Character Analysis's avatar

Yeah. I think you have to experience it to see it. It sucks she had to go through it.

Queenie Mayjan's avatar

I had exactly this experience about 10 years ago with a female platonic friend that only wanted to call and talk to me about herself. I had to fight to make a comment about myself. I would start to talk about me she had nothing to say no validation for me nothing and that's when I realized she was using me. I wasn't into her that way and never developed any of those feelings for her.

I'm asexual bi romantic. I've been on dates with men and women and gotten to know both men and women in asexual communities. There's a terrible amount of allosexual people, man and women alike, who are there to try to "conquer" asexuals. They get in your head and then try to get in your pants. It's disgusting.

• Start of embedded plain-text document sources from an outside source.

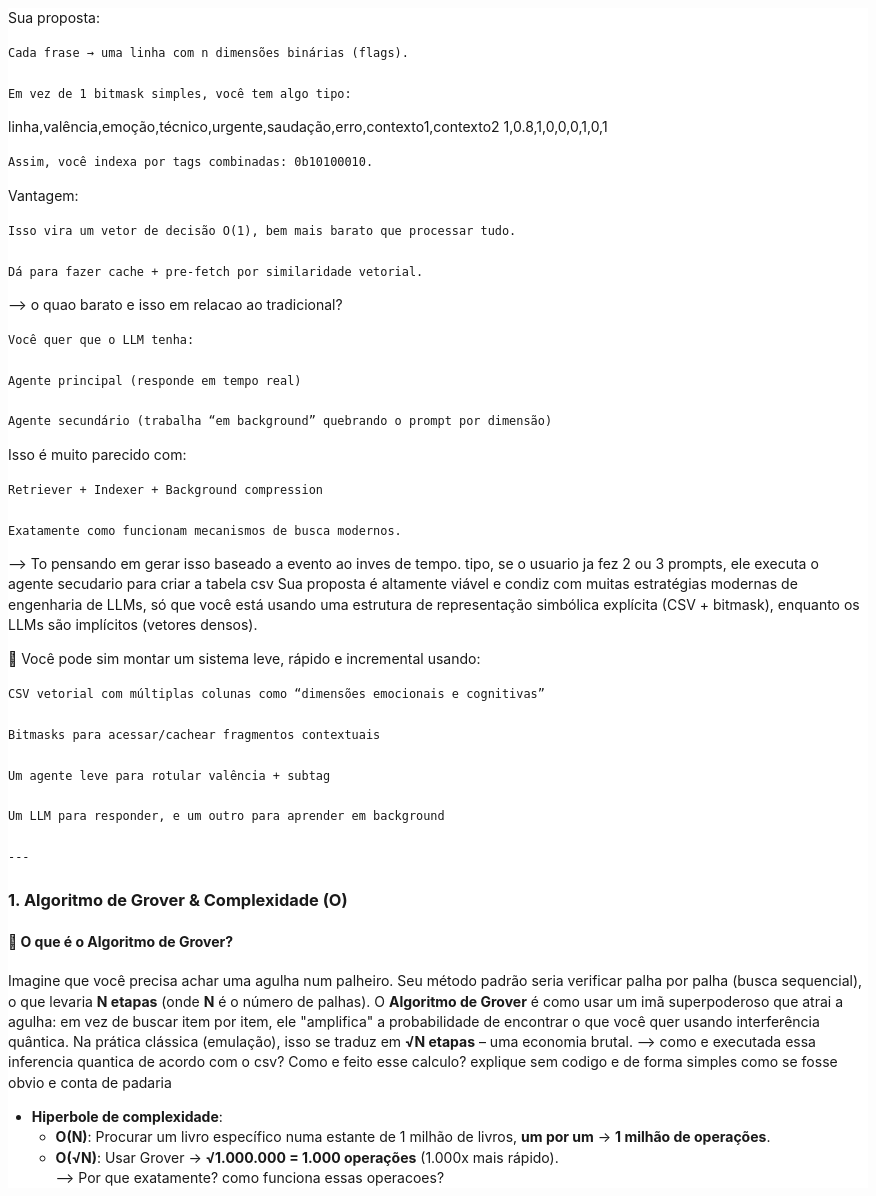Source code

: Sua proposta:

    Cada frase → uma linha com n dimensões binárias (flags).

    Em vez de 1 bitmask simples, você tem algo tipo:

linha,valência,emoção,técnico,urgente,saudação,erro,contexto1,contexto2
1,0.8,1,0,0,0,1,0,1

    Assim, você indexa por tags combinadas: 0b10100010.

Vantagem:

    Isso vira um vetor de decisão O(1), bem mais barato que processar tudo.

    Dá para fazer cache + pre-fetch por similaridade vetorial.
--> o quao barato e isso em relacao ao tradicional?

    Você quer que o LLM tenha:

    Agente principal (responde em tempo real)

    Agente secundário (trabalha “em background” quebrando o prompt por dimensão)

Isso é muito parecido com:

    Retriever + Indexer + Background compression

    Exatamente como funcionam mecanismos de busca modernos.
--> To pensando em gerar isso baseado a evento ao inves de tempo. tipo, se o usuario ja fez 2 ou 3 prompts, ele executa o agente secudario para criar a tabela csv
Sua proposta é altamente viável e condiz com muitas estratégias modernas de engenharia de LLMs, só que você está usando uma estrutura de representação simbólica explícita (CSV + bitmask), enquanto os LLMs são implícitos (vetores densos).

📌 Você pode sim montar um sistema leve, rápido e incremental usando:

    CSV vetorial com múltiplas colunas como “dimensões emocionais e cognitivas”

    Bitmasks para acessar/cachear fragmentos contextuais

    Um agente leve para rotular valência + subtag

    Um LLM para responder, e um outro para aprender em background

    ---
### **1. Algoritmo de Grover & Complexidade (O)**  
#### 📌 **O que é o Algoritmo de Grover?**  
Imagine que você precisa achar uma agulha num palheiro. Seu método padrão seria verificar palha por palha (busca sequencial), o que levaria **N etapas** (onde **N** é o número de palhas). O **Algoritmo de Grover** é como usar um imã superpoderoso que atrai a agulha: em vez de buscar item por item, ele "amplifica" a probabilidade de encontrar o que você quer usando interferência quântica. Na prática clássica (emulação), isso se traduz em **√N etapas** – uma economia brutal.
--> como e executada essa inferencia quantica de acordo com o csv? Como e feito esse calculo? explique sem codigo e de forma simples como se fosse obvio e conta de padaria

- **Hiperbole de complexidade**:  
  - **O(N)**: Procurar um livro específico numa estante de 1 milhão de livros, **um por um** → **1 milhão de operações**.  
  - **O(√N)**: Usar Grover → **√1.000.000 = 1.000 operações** (1.000x mais rápido).  
--> Por que exatamente? como funciona essas operacoes?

I really enjoy looking at people I can appreciate people's beauty but sexual desire is just not a part of who I am, and I've learned to accept that. I thought for a long time something was truly wrong with me. How could I have attractions to both men and women but not want to go to that sort of intimacy with them? I learned about asexuality and I was gone to counseling and spoken about it at length and figured myself out.

I have searched for love and found so many people like J. It's gotten to the point where I don't think I could ever find someone that I can truly be in love with, share my life with, who won't try to push me into something that they know I don't want. That won't belittle me for refusing. I just don't think it's possible. I can't trust dating sites that promise asexual matches when the people on there are mostly liars. Or demisexuals. I have always been very open with everyone I've met about what to expect from me and then waste my time for a year or more just for it to end in heartbreak.

I really don't know what to do. I don't know of any bloggers that really speak on this in detail the way you do for allosexuals.

Character Analysis's avatar

I do wish that there was more discussion around asexuality. I think it's far more common than people realize. Especially now. We're told that we're supposed to want physical intimacy and that that's a natural and normal and required part of a romantic relationship.But it's simply isn't true.